> [Exercise goal]:
In the data below, which lines contain "linecap"? List them by copying each one.

(Data for analysis begins)

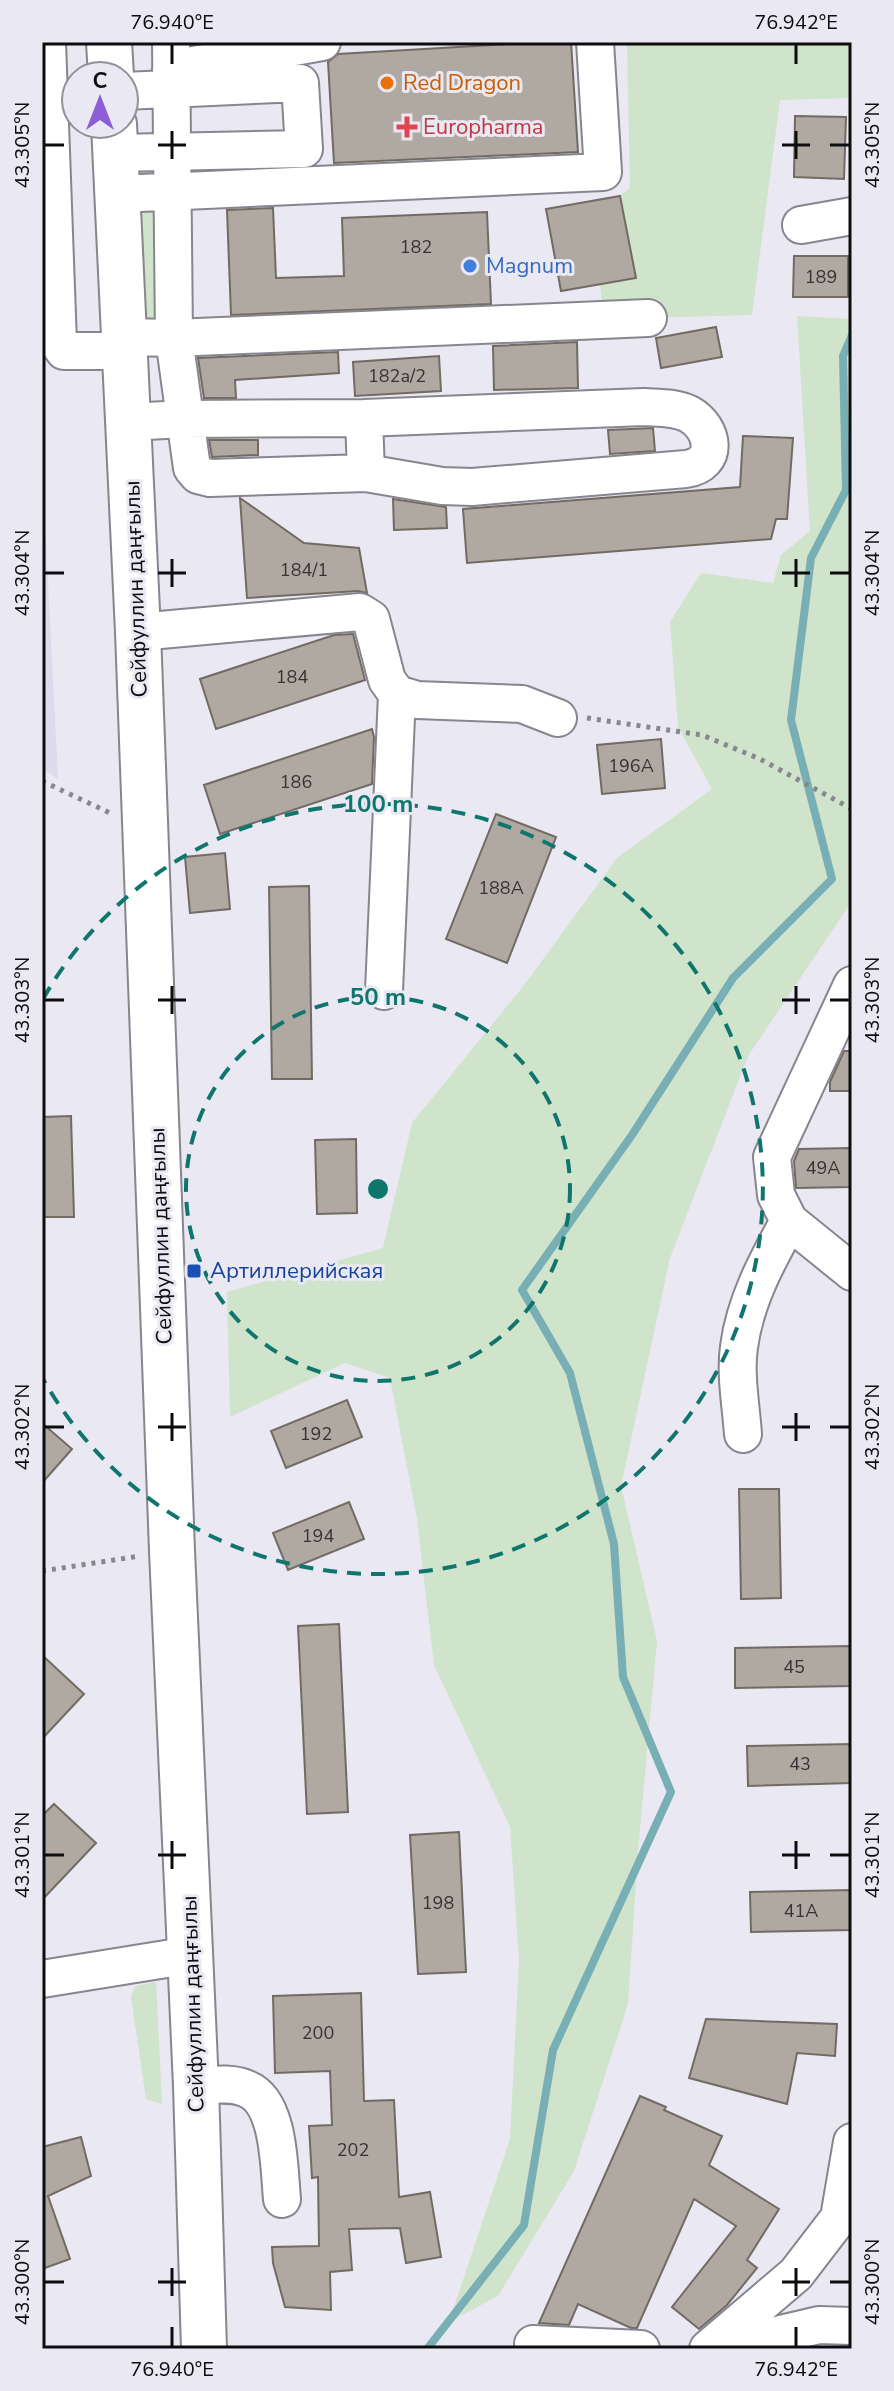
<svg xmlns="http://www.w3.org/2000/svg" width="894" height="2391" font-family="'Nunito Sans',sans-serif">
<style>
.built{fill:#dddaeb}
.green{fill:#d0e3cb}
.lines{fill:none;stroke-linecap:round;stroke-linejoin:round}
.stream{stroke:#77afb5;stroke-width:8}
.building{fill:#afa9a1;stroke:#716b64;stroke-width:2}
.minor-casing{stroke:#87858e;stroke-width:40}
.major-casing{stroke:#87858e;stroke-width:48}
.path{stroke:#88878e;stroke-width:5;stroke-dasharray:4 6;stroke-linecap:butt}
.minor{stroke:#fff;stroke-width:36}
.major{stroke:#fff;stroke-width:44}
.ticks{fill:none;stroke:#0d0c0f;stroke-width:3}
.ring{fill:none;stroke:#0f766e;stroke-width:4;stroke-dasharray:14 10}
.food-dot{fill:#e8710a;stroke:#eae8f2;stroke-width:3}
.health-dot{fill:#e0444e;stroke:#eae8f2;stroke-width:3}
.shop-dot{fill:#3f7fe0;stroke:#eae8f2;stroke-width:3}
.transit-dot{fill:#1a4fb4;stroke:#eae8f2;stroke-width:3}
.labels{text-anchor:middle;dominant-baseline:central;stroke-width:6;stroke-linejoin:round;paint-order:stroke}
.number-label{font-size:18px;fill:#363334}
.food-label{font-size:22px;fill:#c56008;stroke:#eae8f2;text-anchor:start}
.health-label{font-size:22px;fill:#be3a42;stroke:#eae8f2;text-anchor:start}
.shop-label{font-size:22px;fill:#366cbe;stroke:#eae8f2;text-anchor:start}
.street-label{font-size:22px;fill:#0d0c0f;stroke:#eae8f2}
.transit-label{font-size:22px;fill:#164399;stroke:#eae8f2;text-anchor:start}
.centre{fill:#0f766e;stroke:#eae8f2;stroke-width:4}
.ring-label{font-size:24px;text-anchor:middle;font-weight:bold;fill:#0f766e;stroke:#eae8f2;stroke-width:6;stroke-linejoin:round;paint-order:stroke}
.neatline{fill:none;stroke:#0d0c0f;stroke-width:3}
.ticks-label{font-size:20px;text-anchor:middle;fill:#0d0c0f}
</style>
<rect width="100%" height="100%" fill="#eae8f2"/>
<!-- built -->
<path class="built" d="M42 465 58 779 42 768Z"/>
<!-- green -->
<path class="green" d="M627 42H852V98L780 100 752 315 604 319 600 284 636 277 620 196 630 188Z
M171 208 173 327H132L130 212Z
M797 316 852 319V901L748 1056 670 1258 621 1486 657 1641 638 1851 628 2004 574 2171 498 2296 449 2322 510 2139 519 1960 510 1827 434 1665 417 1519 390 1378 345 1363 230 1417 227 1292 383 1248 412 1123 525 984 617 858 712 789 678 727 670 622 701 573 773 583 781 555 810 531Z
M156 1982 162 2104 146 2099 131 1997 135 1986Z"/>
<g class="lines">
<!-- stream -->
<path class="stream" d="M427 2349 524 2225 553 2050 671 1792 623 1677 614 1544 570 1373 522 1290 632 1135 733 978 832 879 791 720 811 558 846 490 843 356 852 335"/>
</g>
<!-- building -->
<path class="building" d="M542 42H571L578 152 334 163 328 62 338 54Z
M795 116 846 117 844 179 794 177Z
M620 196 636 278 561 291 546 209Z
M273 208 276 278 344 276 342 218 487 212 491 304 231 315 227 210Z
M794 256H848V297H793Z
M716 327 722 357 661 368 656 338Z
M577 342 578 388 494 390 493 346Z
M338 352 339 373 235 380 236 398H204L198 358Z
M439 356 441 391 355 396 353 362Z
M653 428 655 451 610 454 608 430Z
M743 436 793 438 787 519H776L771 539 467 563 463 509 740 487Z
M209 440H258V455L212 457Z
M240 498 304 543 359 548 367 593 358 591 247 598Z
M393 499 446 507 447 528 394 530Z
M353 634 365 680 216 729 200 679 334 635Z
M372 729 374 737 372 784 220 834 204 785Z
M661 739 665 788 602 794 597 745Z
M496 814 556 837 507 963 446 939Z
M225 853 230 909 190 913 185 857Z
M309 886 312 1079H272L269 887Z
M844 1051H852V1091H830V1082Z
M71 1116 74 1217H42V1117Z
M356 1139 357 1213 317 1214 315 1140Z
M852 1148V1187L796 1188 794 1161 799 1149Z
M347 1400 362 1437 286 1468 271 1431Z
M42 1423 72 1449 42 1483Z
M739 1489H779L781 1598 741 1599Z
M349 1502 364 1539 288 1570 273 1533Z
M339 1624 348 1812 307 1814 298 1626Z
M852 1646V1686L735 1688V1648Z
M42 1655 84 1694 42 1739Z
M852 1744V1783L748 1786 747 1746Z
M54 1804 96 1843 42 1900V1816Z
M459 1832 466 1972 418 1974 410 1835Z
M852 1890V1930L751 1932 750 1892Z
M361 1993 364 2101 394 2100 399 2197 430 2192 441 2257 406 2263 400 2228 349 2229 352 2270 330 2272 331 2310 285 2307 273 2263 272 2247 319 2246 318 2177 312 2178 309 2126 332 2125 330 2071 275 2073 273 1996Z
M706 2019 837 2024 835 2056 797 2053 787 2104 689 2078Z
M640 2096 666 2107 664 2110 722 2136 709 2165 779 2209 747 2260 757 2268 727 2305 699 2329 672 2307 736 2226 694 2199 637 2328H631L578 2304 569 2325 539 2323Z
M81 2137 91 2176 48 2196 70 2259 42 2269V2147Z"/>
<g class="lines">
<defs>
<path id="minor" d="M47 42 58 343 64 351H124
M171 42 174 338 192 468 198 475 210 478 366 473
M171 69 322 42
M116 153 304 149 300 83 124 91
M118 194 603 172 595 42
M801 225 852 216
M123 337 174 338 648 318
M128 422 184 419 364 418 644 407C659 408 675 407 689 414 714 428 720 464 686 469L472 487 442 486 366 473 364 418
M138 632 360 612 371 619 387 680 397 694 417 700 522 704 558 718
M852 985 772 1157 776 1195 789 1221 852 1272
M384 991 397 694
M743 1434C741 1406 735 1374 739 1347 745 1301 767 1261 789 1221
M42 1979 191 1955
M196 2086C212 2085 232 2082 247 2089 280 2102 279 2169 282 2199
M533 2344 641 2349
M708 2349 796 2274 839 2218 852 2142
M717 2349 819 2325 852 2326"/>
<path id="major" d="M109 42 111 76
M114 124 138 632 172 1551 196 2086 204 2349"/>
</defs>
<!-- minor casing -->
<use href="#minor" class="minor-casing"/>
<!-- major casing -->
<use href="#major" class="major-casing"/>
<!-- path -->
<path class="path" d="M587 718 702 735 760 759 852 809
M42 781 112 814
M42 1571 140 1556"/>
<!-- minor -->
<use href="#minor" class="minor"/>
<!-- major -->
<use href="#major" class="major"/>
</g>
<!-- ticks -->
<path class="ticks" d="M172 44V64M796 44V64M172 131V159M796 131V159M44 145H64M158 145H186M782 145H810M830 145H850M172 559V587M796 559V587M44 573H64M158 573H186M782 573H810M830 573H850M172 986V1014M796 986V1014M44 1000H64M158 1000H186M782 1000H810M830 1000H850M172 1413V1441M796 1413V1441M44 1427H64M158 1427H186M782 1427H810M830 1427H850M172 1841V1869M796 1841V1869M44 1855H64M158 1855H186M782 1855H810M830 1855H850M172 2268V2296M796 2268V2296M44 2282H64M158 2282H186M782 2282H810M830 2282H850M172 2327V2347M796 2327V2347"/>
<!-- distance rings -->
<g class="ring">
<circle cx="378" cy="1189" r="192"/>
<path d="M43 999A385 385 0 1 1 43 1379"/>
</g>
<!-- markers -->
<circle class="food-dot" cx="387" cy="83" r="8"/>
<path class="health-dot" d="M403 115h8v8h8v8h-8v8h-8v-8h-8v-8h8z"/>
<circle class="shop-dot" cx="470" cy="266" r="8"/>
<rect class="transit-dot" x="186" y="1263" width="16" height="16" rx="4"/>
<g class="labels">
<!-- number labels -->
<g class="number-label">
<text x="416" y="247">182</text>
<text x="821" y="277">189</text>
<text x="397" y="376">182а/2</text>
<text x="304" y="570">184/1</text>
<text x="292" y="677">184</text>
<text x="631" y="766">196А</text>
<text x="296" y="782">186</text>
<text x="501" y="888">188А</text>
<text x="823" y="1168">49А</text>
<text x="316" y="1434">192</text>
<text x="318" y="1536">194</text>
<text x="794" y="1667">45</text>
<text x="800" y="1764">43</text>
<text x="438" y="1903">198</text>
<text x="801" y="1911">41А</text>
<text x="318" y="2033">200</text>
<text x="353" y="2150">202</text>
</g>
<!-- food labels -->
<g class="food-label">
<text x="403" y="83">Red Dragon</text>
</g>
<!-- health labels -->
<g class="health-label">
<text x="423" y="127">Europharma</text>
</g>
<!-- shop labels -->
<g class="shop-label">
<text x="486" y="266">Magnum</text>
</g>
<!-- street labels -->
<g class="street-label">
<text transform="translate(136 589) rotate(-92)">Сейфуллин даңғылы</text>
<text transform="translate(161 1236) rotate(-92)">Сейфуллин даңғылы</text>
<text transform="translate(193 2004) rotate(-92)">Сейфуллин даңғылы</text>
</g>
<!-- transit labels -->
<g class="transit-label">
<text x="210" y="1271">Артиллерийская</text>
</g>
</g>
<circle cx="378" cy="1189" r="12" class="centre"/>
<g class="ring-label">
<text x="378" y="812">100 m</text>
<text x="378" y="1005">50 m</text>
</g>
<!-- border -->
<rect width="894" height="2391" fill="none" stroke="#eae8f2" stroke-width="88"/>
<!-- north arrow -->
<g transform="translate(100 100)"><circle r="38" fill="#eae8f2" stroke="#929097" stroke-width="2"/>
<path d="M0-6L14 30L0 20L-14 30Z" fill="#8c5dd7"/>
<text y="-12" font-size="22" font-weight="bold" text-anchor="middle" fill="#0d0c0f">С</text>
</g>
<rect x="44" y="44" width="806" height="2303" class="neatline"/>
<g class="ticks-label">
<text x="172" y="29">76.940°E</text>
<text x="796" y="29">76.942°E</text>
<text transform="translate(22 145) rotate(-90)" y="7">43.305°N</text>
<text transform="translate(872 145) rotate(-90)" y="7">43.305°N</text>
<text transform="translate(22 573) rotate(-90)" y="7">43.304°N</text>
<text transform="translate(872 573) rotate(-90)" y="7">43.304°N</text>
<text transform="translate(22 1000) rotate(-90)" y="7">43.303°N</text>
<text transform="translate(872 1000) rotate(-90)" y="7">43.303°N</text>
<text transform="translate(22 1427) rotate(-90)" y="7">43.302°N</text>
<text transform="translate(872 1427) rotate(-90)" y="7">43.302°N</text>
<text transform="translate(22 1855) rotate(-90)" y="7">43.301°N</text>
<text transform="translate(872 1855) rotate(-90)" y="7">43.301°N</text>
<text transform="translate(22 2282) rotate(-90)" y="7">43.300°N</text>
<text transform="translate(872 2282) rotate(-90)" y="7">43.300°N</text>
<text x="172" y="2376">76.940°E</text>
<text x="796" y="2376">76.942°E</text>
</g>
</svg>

(Data for analysis ends)

> [Response area]:
.lines{fill:none;stroke-linecap:round;stroke-linejoin:round}
.path{stroke:#88878e;stroke-width:5;stroke-dasharray:4 6;stroke-linecap:butt}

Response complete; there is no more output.